Some other countries are now offering top scientists and engineers huge bonuses to move there, Schumer added.
Representatives of Microsoft and the Nasdaq OMX Group testified in support of loosened immigration rules. Fourteen companies listed on the Nasdaq exchange, employing nearly 500,000 people, have foreign-born founders, said Robert Greifeld, CEO at Nasdaq.
Top tech companies continue to have trouble finding qualified U.S. workers, said Greifeld and Brad Smith, general counsel at Microsoft. The job board StartUpHire.com currently has 13,000 job openings, and Apple, eBay, Google and Yahoo all have more than 550 job openings in the San Jose area, Greifeld said.
Without a new immigration policy, U.S. tech companies will move more jobs overseas, Smith said. "The world economy has changed," he said. "It used to be that people would move in search of the right job, but increasingly, jobs move in search of the right people."

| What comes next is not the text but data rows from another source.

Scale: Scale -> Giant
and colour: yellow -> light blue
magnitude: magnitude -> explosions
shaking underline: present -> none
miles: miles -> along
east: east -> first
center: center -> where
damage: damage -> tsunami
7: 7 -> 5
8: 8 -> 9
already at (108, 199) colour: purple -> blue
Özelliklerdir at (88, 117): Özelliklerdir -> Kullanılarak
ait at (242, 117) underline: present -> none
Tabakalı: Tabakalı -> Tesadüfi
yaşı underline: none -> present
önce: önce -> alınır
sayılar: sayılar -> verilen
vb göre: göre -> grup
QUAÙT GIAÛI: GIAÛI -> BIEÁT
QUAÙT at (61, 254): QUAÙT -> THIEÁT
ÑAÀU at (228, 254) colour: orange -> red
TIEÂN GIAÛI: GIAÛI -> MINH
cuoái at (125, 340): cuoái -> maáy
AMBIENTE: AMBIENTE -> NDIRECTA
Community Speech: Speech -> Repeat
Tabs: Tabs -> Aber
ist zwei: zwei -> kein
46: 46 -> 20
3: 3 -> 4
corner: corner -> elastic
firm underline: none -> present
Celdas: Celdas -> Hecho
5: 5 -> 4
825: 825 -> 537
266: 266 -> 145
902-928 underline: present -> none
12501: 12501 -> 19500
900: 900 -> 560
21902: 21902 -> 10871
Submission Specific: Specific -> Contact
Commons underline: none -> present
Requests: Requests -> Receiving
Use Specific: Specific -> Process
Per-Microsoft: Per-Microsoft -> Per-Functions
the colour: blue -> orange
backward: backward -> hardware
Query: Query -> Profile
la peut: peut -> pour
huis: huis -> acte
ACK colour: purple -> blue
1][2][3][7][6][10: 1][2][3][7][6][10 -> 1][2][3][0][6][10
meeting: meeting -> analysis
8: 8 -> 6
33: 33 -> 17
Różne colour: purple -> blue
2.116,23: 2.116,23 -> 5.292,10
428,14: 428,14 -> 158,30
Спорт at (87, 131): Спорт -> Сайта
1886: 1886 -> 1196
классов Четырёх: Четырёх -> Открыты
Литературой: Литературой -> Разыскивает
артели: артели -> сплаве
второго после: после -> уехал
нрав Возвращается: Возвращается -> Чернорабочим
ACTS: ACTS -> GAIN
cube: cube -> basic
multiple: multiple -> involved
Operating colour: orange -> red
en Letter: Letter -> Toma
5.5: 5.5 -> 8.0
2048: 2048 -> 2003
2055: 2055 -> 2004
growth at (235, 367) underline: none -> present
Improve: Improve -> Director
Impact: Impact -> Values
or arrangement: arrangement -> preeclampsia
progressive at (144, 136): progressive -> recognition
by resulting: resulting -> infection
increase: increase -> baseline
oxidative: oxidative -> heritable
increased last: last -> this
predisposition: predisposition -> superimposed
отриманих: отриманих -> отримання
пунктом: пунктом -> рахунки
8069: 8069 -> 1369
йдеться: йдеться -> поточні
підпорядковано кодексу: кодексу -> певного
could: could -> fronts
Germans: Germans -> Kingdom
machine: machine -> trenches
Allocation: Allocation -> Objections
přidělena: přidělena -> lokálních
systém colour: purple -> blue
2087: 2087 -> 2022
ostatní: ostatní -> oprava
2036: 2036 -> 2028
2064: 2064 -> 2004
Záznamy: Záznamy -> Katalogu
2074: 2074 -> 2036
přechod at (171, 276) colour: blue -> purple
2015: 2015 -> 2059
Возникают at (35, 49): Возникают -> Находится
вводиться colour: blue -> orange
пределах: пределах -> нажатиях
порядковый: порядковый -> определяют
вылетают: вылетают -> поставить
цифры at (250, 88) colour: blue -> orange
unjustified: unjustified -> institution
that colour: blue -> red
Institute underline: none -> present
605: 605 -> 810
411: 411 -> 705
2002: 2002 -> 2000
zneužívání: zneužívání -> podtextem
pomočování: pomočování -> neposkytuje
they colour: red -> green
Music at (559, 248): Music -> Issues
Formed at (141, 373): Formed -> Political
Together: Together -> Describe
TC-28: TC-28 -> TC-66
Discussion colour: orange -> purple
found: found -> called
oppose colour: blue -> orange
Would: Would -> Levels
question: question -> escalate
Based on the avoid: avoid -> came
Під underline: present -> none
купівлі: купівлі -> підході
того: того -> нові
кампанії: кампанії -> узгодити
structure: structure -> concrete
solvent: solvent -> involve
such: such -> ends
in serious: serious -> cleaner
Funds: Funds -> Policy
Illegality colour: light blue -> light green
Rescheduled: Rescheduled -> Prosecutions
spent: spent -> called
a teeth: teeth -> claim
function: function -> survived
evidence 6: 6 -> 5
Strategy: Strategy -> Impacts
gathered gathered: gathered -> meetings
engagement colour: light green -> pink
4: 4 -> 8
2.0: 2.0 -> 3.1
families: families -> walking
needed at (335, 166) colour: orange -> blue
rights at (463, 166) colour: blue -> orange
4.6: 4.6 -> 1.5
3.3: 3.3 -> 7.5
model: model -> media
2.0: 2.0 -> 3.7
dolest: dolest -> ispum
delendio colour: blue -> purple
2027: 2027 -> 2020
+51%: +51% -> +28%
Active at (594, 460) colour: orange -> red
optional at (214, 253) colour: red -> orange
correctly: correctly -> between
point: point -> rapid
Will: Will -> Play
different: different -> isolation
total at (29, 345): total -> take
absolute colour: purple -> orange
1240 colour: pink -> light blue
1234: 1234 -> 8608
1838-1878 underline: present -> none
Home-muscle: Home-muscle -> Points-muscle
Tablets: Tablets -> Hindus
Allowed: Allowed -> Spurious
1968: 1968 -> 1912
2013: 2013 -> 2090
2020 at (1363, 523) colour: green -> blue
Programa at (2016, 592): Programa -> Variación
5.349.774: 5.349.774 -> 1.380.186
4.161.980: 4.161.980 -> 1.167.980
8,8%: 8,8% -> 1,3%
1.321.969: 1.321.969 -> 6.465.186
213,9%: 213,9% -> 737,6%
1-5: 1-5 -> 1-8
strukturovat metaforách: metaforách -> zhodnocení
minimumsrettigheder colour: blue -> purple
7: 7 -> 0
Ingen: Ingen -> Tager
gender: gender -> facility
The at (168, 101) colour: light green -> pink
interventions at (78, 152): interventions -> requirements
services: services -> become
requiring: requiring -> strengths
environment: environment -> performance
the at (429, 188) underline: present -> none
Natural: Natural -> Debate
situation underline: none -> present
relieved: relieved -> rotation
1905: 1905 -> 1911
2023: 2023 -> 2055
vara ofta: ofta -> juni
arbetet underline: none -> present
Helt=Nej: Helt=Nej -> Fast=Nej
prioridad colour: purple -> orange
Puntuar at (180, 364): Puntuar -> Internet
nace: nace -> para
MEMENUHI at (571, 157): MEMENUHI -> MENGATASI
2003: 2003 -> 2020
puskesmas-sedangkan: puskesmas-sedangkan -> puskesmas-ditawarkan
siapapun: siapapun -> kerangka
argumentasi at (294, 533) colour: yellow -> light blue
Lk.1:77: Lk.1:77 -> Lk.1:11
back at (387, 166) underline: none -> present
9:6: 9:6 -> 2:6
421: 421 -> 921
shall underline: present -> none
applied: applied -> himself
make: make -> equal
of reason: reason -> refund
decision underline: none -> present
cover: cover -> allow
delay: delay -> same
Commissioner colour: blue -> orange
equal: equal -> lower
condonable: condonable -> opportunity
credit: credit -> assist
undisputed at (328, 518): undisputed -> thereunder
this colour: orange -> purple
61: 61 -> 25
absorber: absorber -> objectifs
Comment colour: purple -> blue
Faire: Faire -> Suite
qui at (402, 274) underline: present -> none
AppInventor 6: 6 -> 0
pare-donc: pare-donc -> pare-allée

Some senators questioned the need to raise the annual H-1B cap from 85,000. The H-1B and L-1 intracompany visa programs are full of abuse, with some tech companies replacing U.S. workers with cheaper foreign workers, said Senator Chuck Grassley, an Iowa Republican. The L-1 visa program has no wage requirements, leading some companies to bring low-salary workers to the U.S., he said.
Grassley also questioned whether the U.S. should automatically give green cards to foreign graduates of U.S. colleges. Foreign students could crowd out U.S. students if that happened, he said. "While it is important to keep the best and the brightest, getting a degree from U.S. institutions and universities should not equate to a fast track to citizenship for all," he said. "Universities would, in essence, become visa mills."
Current data doesn't support the assertion by Microsoft and other tech companies that the U.S. doesn't have enough qualified tech workers, added Ron Hira, a public policy professor at the Rochester Institute of Technology in New York. Unemployment among tech and science workers, about 5 percent, in the U.S. currently exceeds unemployment among college graduates overall, he said.
"Unless you're going to argue somehow that liberal arts majors are somehow in short supply, it's hard to argue this," he said.